When Mark Penn wrote in 2006 campaign memo that the nation was not ready for a “first mama” president, his concerns seemed to be rooted in Hillary Clinton’s ability to be the “tough single parent” of the nation instead of appearing too feminine or – by proxy – weak. Penn’s outlook was ultimately flawed, as Clinton’s defeat signaled, but his concern about being the “first mama” candidate may be relevant for other reasons. Writing for the Huffington Post, Dr. Prudence Gourguechon explains the concept of “mother transference” and outlines how it affects women in public leadership.
The most profound experience of power any of us have in our lives is the infinitely powerful mother of early childhood. The dirty secret in our psyches is that if you dig deep enough you discover a hidden feeling that women are actually not soft, nurturing and emotional, but all-powerful and not so nice. The universal “omnipotent mother” of early childhood had power and control over every aspect of our lives: whether or not our needs are met, whether our communications are understood, whether our development is supported or thwarted. As a result, we humans are deeply ambivalent towards women in power. A powerful woman tends not to exert an automatic pull of attraction like a powerful man, but rather wariness at best or even repulsion.
Drawing from a larger field of scholarship on “maternal transference,” Gourguechon provides a potential psychological explanation for the language that some male candidates have used against Hillary Clinton in this presidential cycle. In a December 2015 interview with NPR, Jeb Bush reacted to Clinton’s attacks on his policy positions on immigration, telling host Steve Inskeep, “I don’t need to be lectured to about my commitment to the immigrant communities because I did it.” Bush is not the only candidate irked by being “lectured to” by Clinton, as Marco Rubio has argued that she can’t “lecture” him on living paycheck to paycheck. Most recently, Democratic candidate Bernie Sanders shared his frustration with being “lectured” on foreign policy with a New Hampshire audience. While not calling Clinton out by name, he implied she was the source of the lecturing: “As somebody who voted against the war in Iraq—who led the opposition to the war in Iraq, lately I have been lectured on foreign policy. The most important foreign policy in the modern history of this country was the war in Iraq. I was right on that issue. Hillary Clinton was wrong on that issue.”
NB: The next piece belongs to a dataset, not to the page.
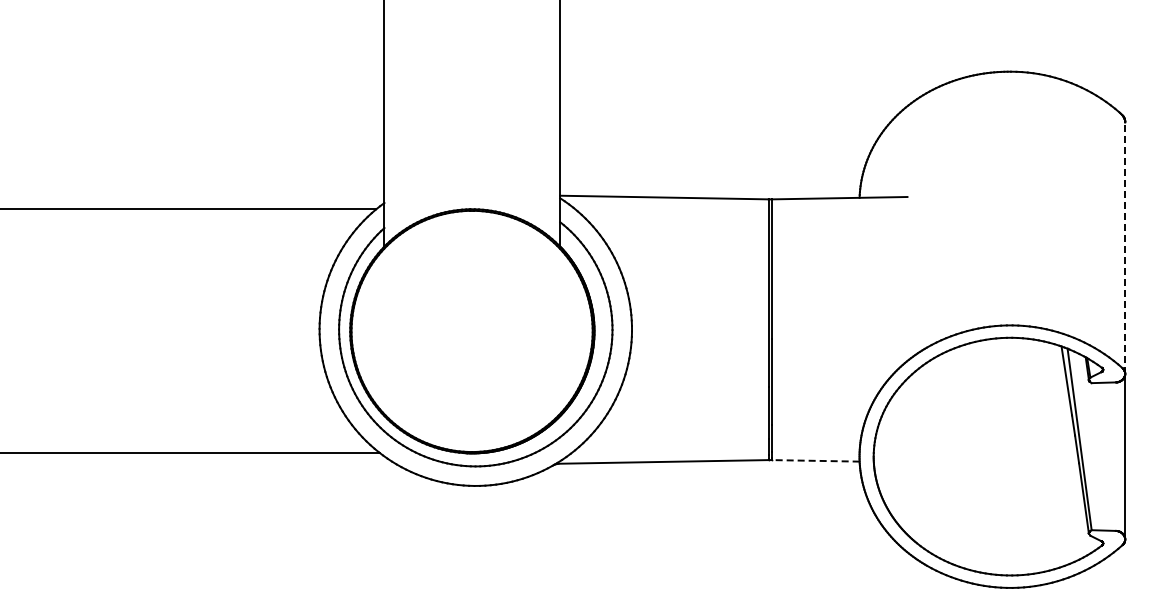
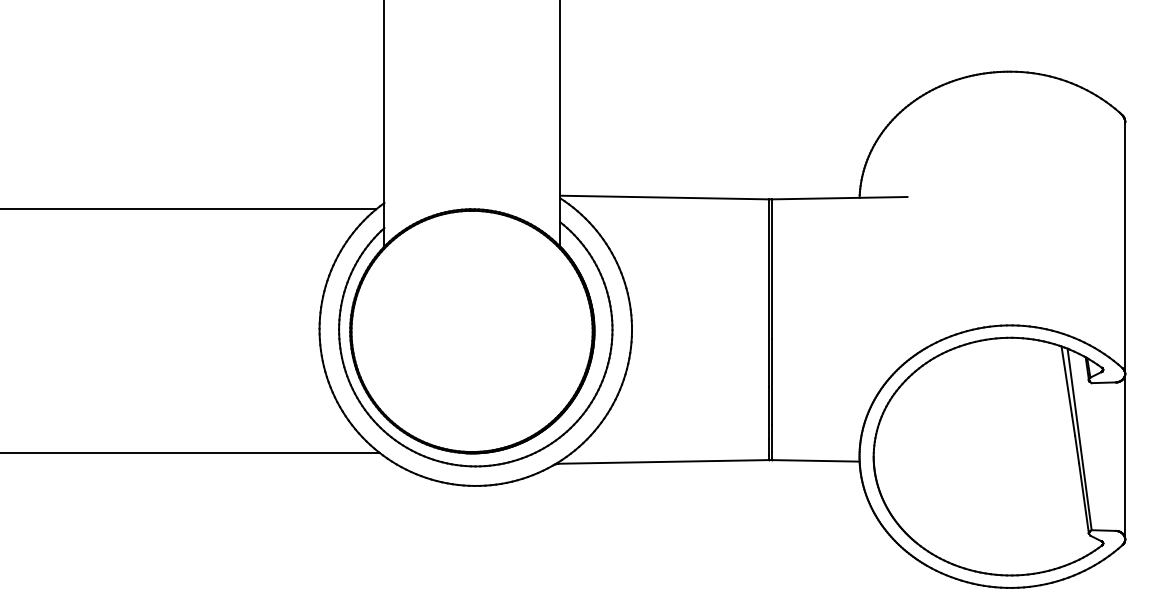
line at (1125, 248): dashed -> solid
line at (815, 460): dashed -> solid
The language of “lecturing” evokes the same sense of “nagging, restricting, shaming, or controlling” that Gourguechon argues is associated with the negative side of maternalism. It’s unlikely that Bush, Rubio, or Sanders consciously chose to describe Clinton’s attacks in a way that reinforces gender stereotypes that can work to women’s disadvantage. However, if Gourguechon’s theory is true, using this language against a woman candidate is likely to yield different reactions among voters than it would if used against men. This doesn’t mean that candidates can’t contest or complain about their opponents’ contrasts, but it raises a valuable recommendation recently offered to journalists by columnist Callum Borchers: “We ought to check ourselves before typing those terms to make sure they are genuinely applicable and not influenced by latent, sexist mindframes that we’re too proud to acknowledge.” Candidates – male and female alike – would do well to similarly “check themselves” in the language that they use on the campaign trail, at least as long as voters’ expectations differ for first mamas and first papas.